Interested in learning more about item analysis? I will be presenting a series of workshops on this topic at the 2016 Questionmark Conference: Shaping the Future of Assessment in Miami, April 12-15. I look forward to seeing you there! Click here to register and learn more about this important learning event.

 

 

Assembling the Test Form — Test Design and Delivery Part 7

Posted By Doug Peterson

In the previous post in this series, we looked at putting together assessment instructions for both the participant and the instructor/administrator. Now it’s time to start selecting the actual questions.

Back in Part 2 we discussed determining how many items needed to be written for each content area covered by the assessment. We looked at writing 3 times as many items as were actually needed, knowing that some would not
make it through the review process. Doing this also enables you to create multiple forms of the test, where each form covers the same concepts with equivalent – but different – questions. We also discussed the amount of time a participant needs to answer each question type, as shown in this table:

As you’re putting your assessment together, you have to account for the time required to take the assessment. You have to multiply the number of each question type in the assessment by the values in the table above.

You also need to allow time for:

  • Reading the instructions
  • Reviewing sample items
  • Completing practice items
  • Completing demographic info
  • Taking breaks

If you already know the time allowed for your assessment, you may have to work backwards or make some compromises. For example, if you know that you only have one hour for the assessment, and you have a large amount of content to cover, you may want to consider focusing on multiple choice and fill-in-the-blank questions, and stay away from matching and short-answer to maximize the number of questions you can include in the time period allowed.

To select the actual items for the assessment, you may want to consider using a Test Assembly Form, which might look something like this:

The content area is in the first column. The second column shows how many questions are needed for that content area (as calculated back in Part 2). Each item should have a short identifier associated with it, and this is provided in the “Item #” column. The “Keyword” column is just that – one or two words to remind you what the question addresses. The last column lists the item number of an alternate item in case a problem is found with the first selection during assessment review.

As you select items, watch out for two things:

1. Enemy items. This is when one item gives away the answer to another item. Make sure that the stimulus or answer to one item does not answer or give a clue to the answer of another item.

2. Overlap. This is when two questions basically test the same thing. You want to cover all of the content in a given content area, so each question for that content area should cover something unique. If you find that you have several questions assessing the same thing, you may need to write some new questions or you may need to re-calculate how many questions you actually need.

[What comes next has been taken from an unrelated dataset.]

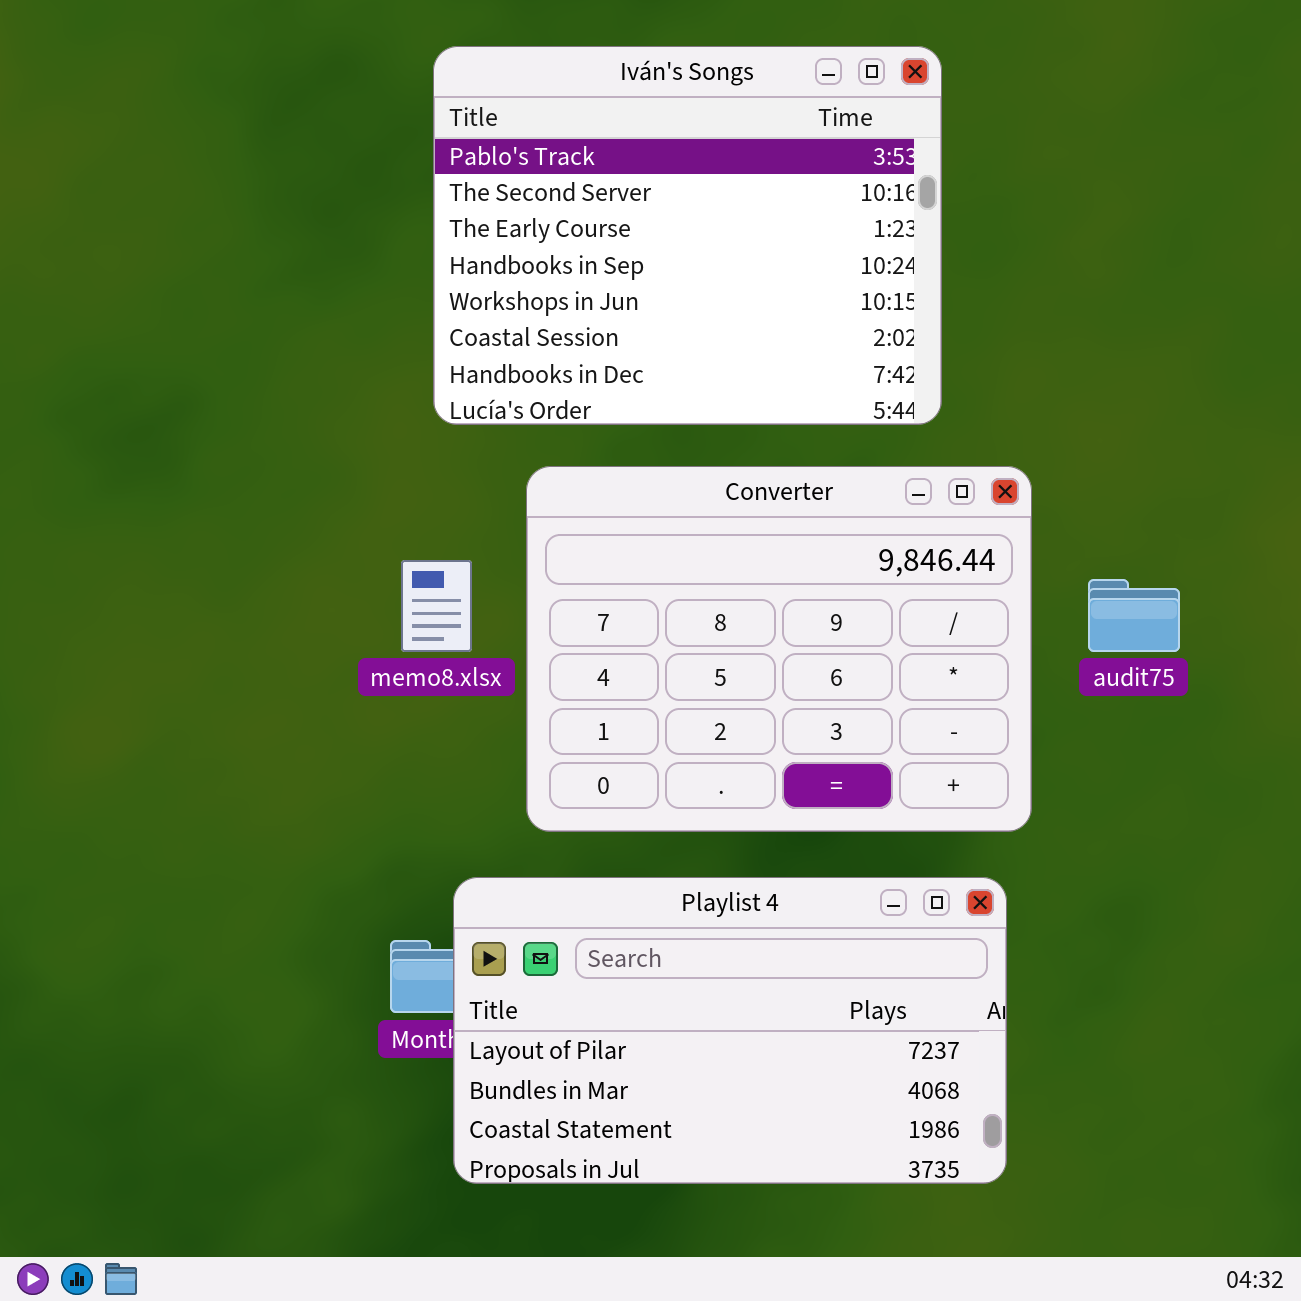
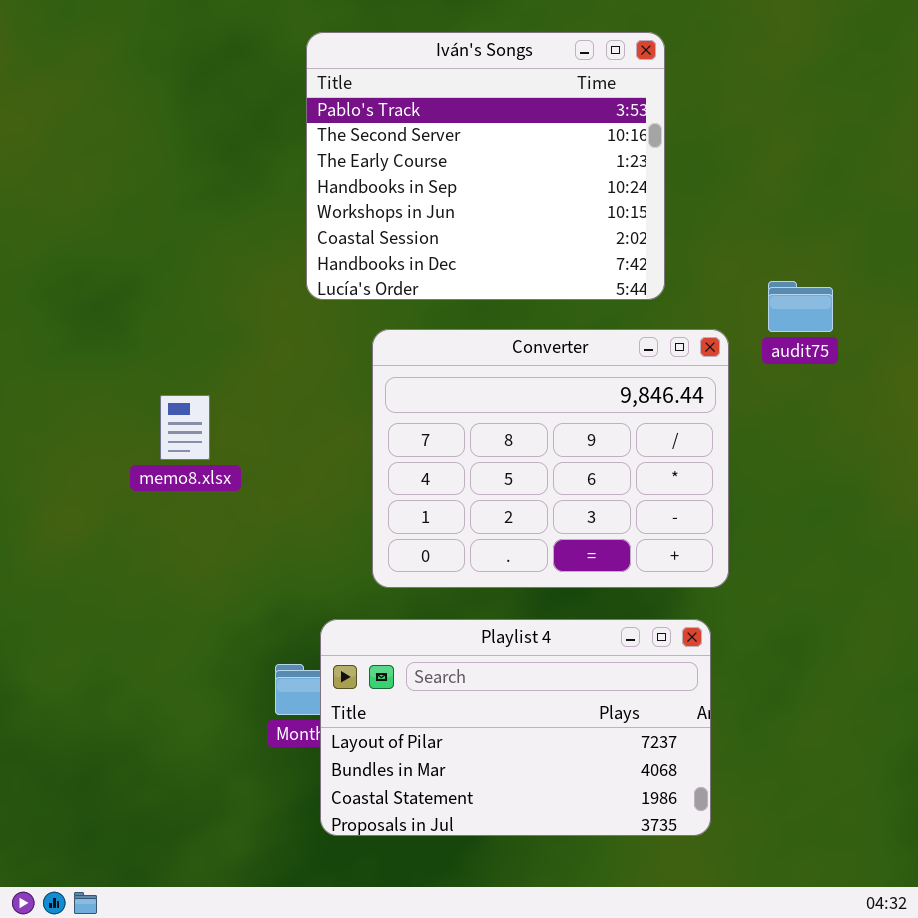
memo8.xlsx: [401,560,472,652] -> [160,395,210,460], moved
audit75: [1088,579,1180,652] -> [768,281,833,332], moved

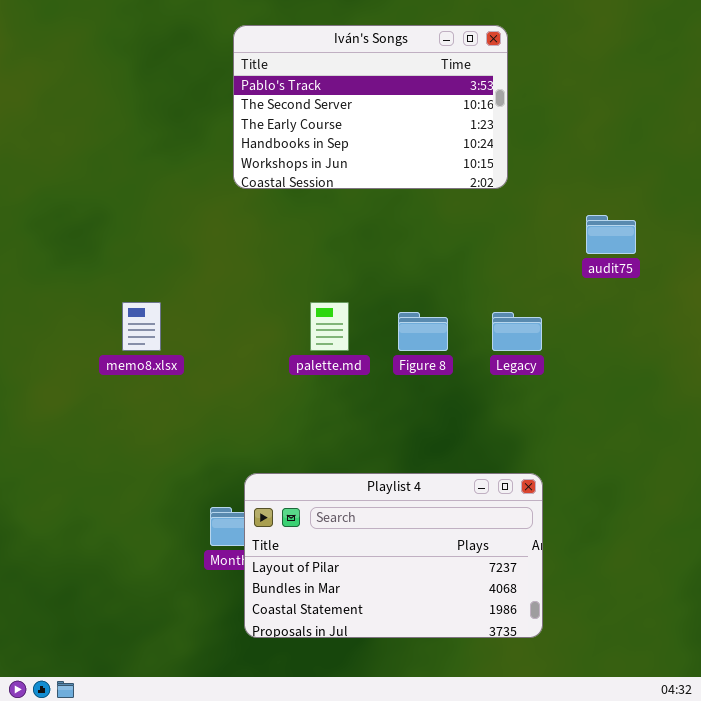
Iván's Songs: [306,32,665,300] -> [233,25,508,189], resized
Converter: [372,329,729,588] -> none, closed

Once you have your assessment put together, you need to calculate the cutscore. This topic could easily be another (very lengthy) blog series, and there are many books available on calculating cutscores. I recently read the book, Cutscores: A Manual for Setting Standards of Performance on Educational and Occupational Tests, by Zieky, Perie and Livingston. I found it to be a very good book, considering that the subject matter isn’t exactly “thrill a minute”. The authors discuss 18 different methods for setting cutscores, including which methods to use in various situations and how to carry out a cutscore study. They look at setting cutscores for criterion-referenced assessments (where performance is judged against a set standard) as well as norm-referenced assessments (where the performance of one participant is judged against the performance of the other participants). They also look at pass/fail situations as well as more complex judgments such as dividing participants into basic, proficient and advanced categories.